Chart understanding data
----

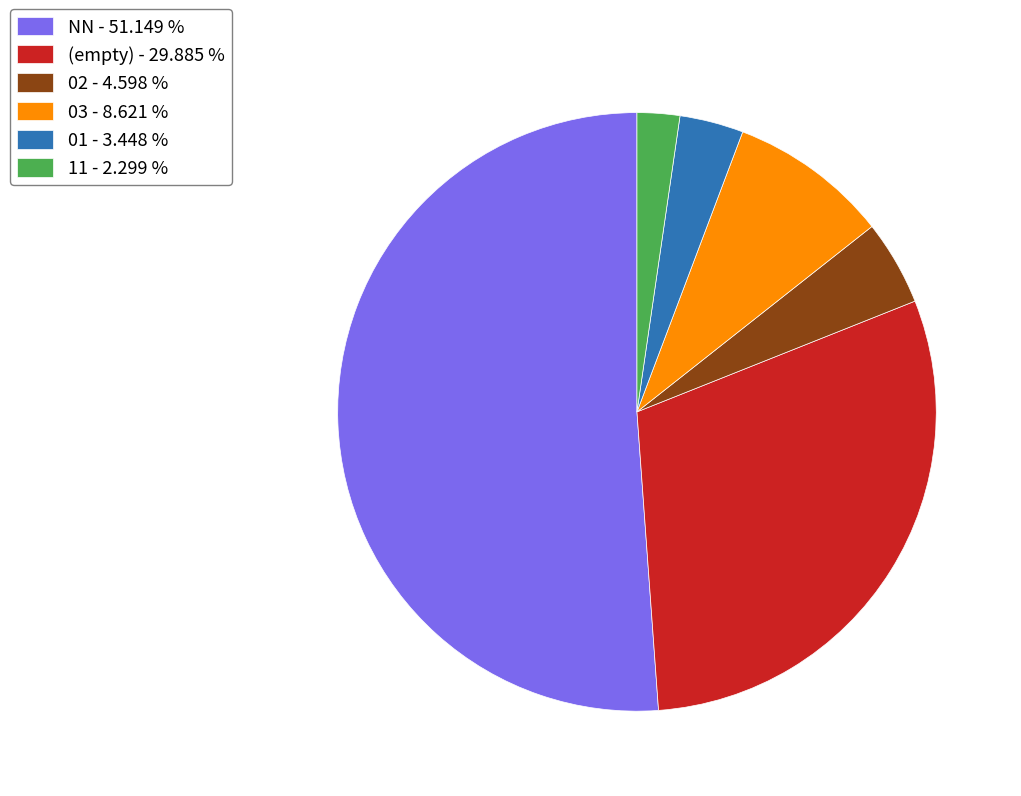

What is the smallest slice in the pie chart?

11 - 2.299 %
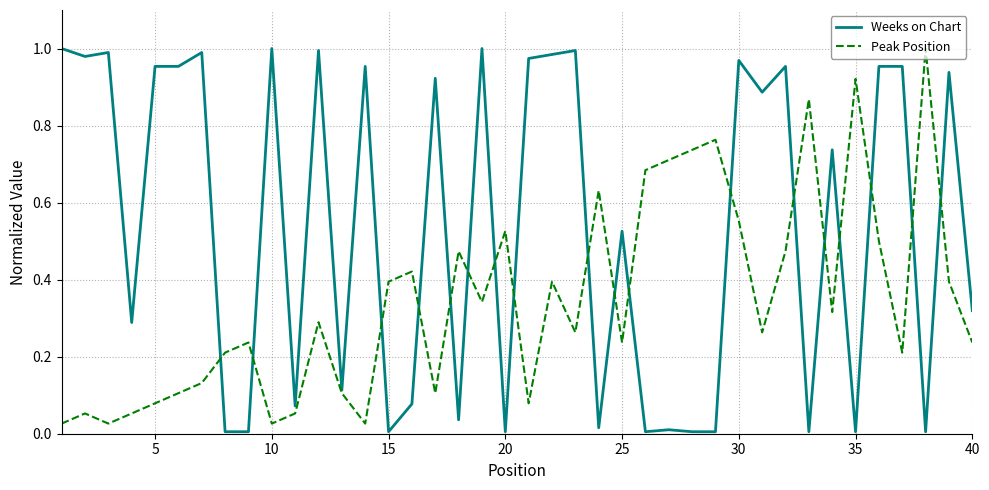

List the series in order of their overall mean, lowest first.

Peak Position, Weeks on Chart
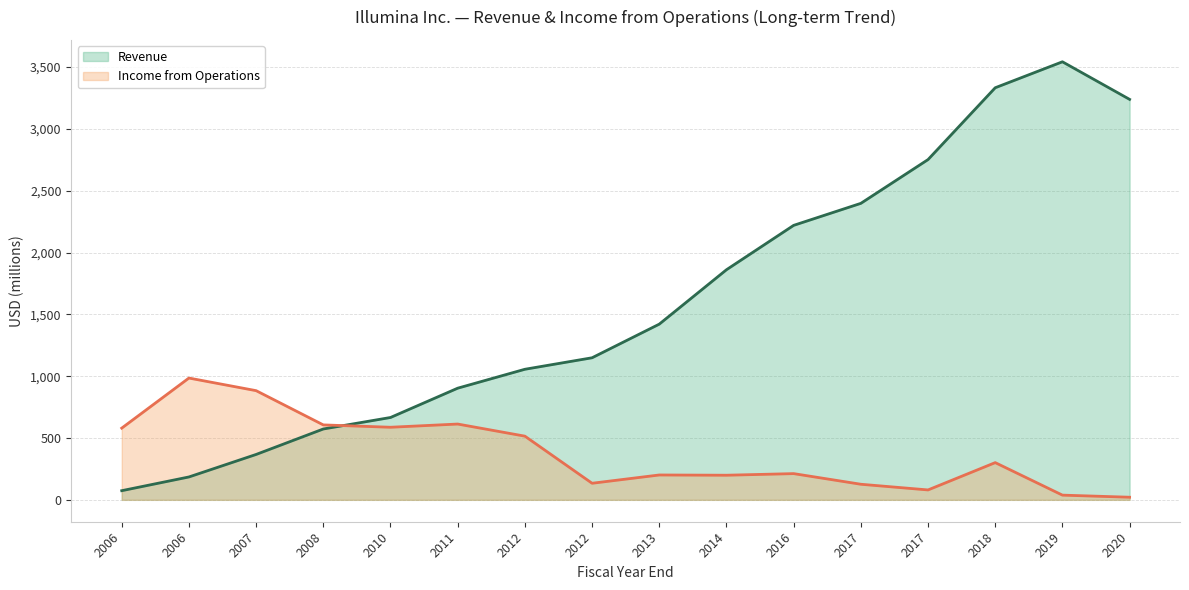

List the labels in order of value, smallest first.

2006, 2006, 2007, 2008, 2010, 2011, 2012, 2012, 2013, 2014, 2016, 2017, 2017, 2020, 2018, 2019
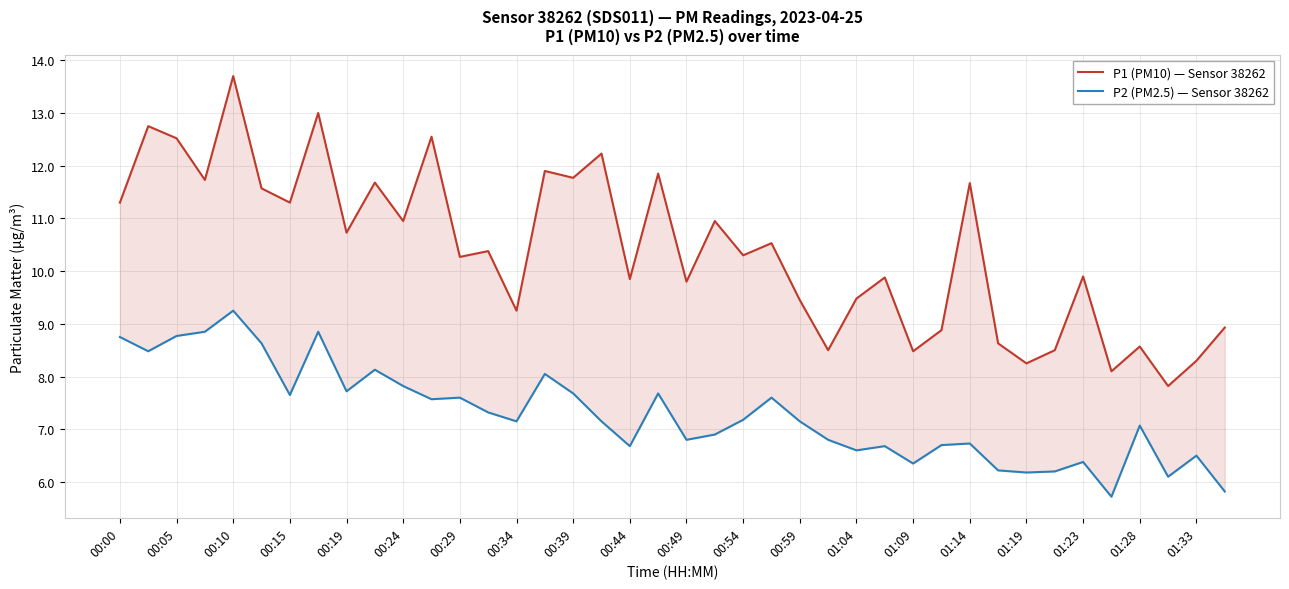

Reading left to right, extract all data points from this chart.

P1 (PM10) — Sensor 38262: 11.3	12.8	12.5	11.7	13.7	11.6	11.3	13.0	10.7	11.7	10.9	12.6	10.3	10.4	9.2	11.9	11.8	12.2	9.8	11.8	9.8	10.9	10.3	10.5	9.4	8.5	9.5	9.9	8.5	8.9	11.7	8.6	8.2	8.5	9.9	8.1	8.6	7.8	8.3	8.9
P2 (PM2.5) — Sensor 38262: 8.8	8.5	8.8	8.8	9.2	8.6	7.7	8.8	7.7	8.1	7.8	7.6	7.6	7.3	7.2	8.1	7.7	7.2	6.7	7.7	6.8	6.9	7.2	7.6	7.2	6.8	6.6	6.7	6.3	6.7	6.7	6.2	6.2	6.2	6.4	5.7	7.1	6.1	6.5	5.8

----

__WHAT YOU HAVE TO DO__. Print every line of the listing above word for word, leaving out the pictures.

__TASK SOLUTION__.
What is the smallest slice in the pie chart?

11 - 2.299 %

List the series in order of their overall mean, lowest first.

Peak Position, Weeks on Chart

List the labels in order of value, smallest first.

2006, 2006, 2007, 2008, 2010, 2011, 2012, 2012, 2013, 2014, 2016, 2017, 2017, 2020, 2018, 2019

Reading left to right, extract all data points from this chart.

P1 (PM10) — Sensor 38262: 11.3	12.8	12.5	11.7	13.7	11.6	11.3	13.0	10.7	11.7	10.9	12.6	10.3	10.4	9.2	11.9	11.8	12.2	9.8	11.8	9.8	10.9	10.3	10.5	9.4	8.5	9.5	9.9	8.5	8.9	11.7	8.6	8.2	8.5	9.9	8.1	8.6	7.8	8.3	8.9
P2 (PM2.5) — Sensor 38262: 8.8	8.5	8.8	8.8	9.2	8.6	7.7	8.8	7.7	8.1	7.8	7.6	7.6	7.3	7.2	8.1	7.7	7.2	6.7	7.7	6.8	6.9	7.2	7.6	7.2	6.8	6.6	6.7	6.3	6.7	6.7	6.2	6.2	6.2	6.4	5.7	7.1	6.1	6.5	5.8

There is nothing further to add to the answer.